Task goal:
Set down each line of the data exactly, but not the pictures.
··········
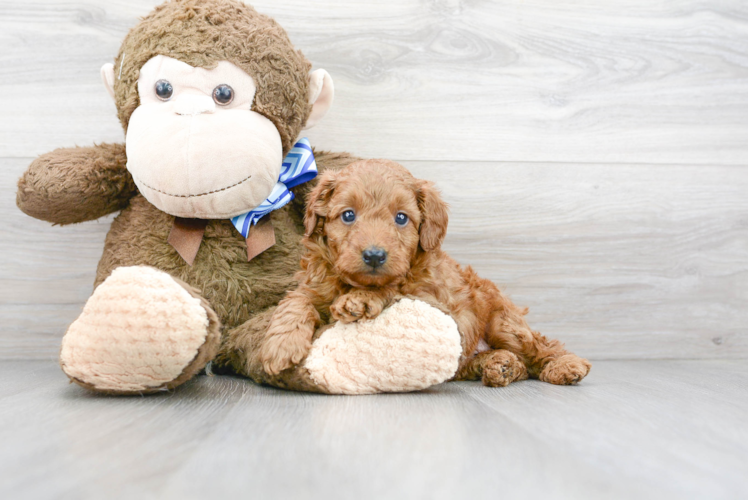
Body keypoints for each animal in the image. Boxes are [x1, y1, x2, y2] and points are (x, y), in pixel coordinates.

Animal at [260, 160, 592, 386]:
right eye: (348, 215)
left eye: (401, 218)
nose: (374, 255)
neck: (350, 281)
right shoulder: (315, 284)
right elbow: (295, 301)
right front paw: (281, 344)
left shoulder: (434, 300)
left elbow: (394, 288)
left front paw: (362, 298)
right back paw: (499, 365)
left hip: (504, 323)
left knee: (541, 347)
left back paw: (565, 366)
··········
Completed exercise:
Body keypoints for each animal in the image. Boxes are [x1, y1, x2, y2] and points are (x, y), in pixel coordinates.

Animal at [260, 160, 592, 386]:
right eye: (348, 215)
left eye: (401, 218)
nose: (374, 255)
neck: (350, 281)
right shoulder: (315, 284)
right elbow: (295, 301)
right front paw: (281, 344)
left shoulder: (434, 300)
left elbow: (394, 288)
left front paw: (362, 298)
right back paw: (499, 365)
left hip: (504, 323)
left knee: (541, 347)
left back paw: (565, 366)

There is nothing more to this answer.